Instructions for the task: Each line of the records that holds the word "probation" should be copied out.

** Information supplied follows **

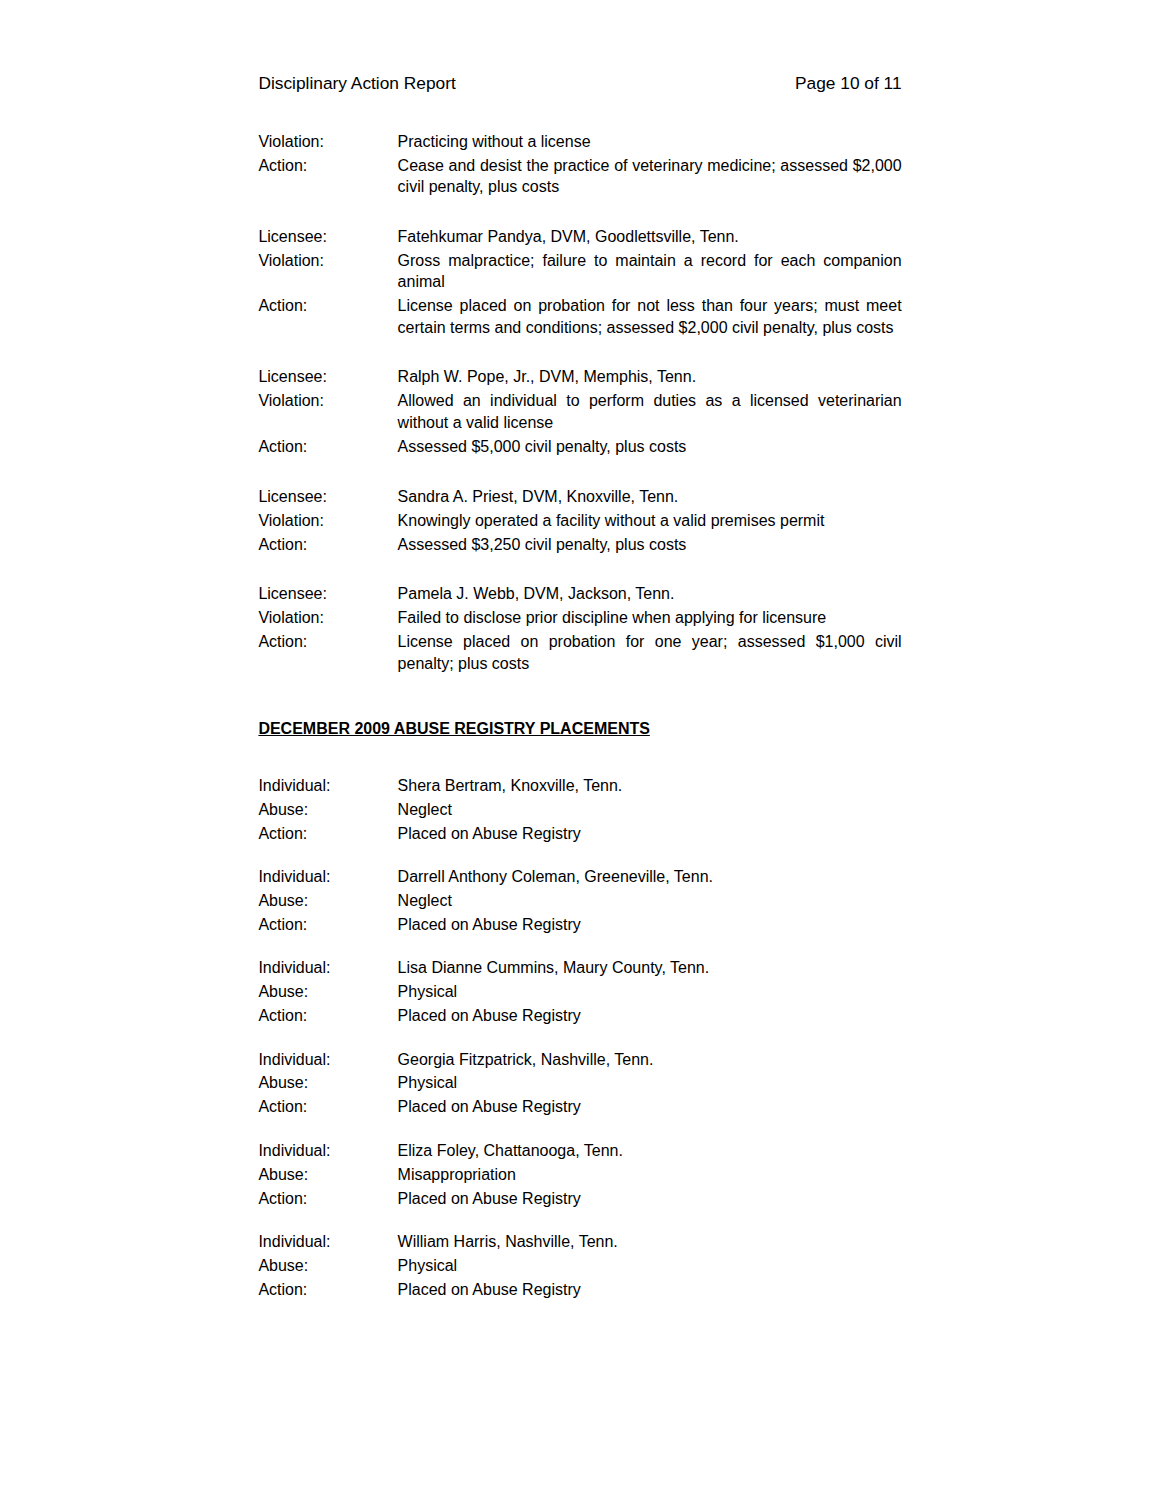Disciplinary Action Report
Page 10 of 11
| Violation: | Practicing without a license |
| Action: | Cease and desist the practice of veterinary medicine; assessed $2,000 civil penalty, plus costs |
| Licensee: | Fatehkumar Pandya, DVM, Goodlettsville, Tenn. |
| Violation: | Gross malpractice; failure to maintain a record for each companion animal |
| Action: | License placed on probation for not less than four years; must meet certain terms and conditions; assessed $2,000 civil penalty, plus costs |
| Licensee: | Ralph W. Pope, Jr., DVM, Memphis, Tenn. |
| Violation: | Allowed an individual to perform duties as a licensed veterinarian without a valid license |
| Action: | Assessed $5,000 civil penalty, plus costs |
| Licensee: | Sandra A. Priest, DVM, Knoxville, Tenn. |
| Violation: | Knowingly operated a facility without a valid premises permit |
| Action: | Assessed $3,250 civil penalty, plus costs |
| Licensee: | Pamela J. Webb, DVM, Jackson, Tenn. |
| Violation: | Failed to disclose prior discipline when applying for licensure |
| Action: | License placed on probation for one year; assessed $1,000 civil penalty; plus costs |
DECEMBER 2009 ABUSE REGISTRY PLACEMENTS
| Individual: | Shera Bertram, Knoxville, Tenn. |
| Abuse: | Neglect |
| Action: | Placed on Abuse Registry |
| Individual: | Darrell Anthony Coleman, Greeneville, Tenn. |
| Abuse: | Neglect |
| Action: | Placed on Abuse Registry |
| Individual: | Lisa Dianne Cummins, Maury County, Tenn. |
| Abuse: | Physical |
| Action: | Placed on Abuse Registry |
| Individual: | Georgia Fitzpatrick, Nashville, Tenn. |
| Abuse: | Physical |
| Action: | Placed on Abuse Registry |
| Individual: | Eliza Foley, Chattanooga, Tenn. |
| Abuse: | Misappropriation |
| Action: | Placed on Abuse Registry |
| Individual: | William Harris, Nashville, Tenn. |
| Abuse: | Physical |
| Action: | Placed on Abuse Registry |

** End of Information supplied **

Solution below:
| Action: | License placed on probation for not less than four years; must meet certain terms and conditions; assessed $2,000 civil penalty, plus costs |
| Action: | License placed on probation for one year; assessed $1,000 civil penalty; plus costs |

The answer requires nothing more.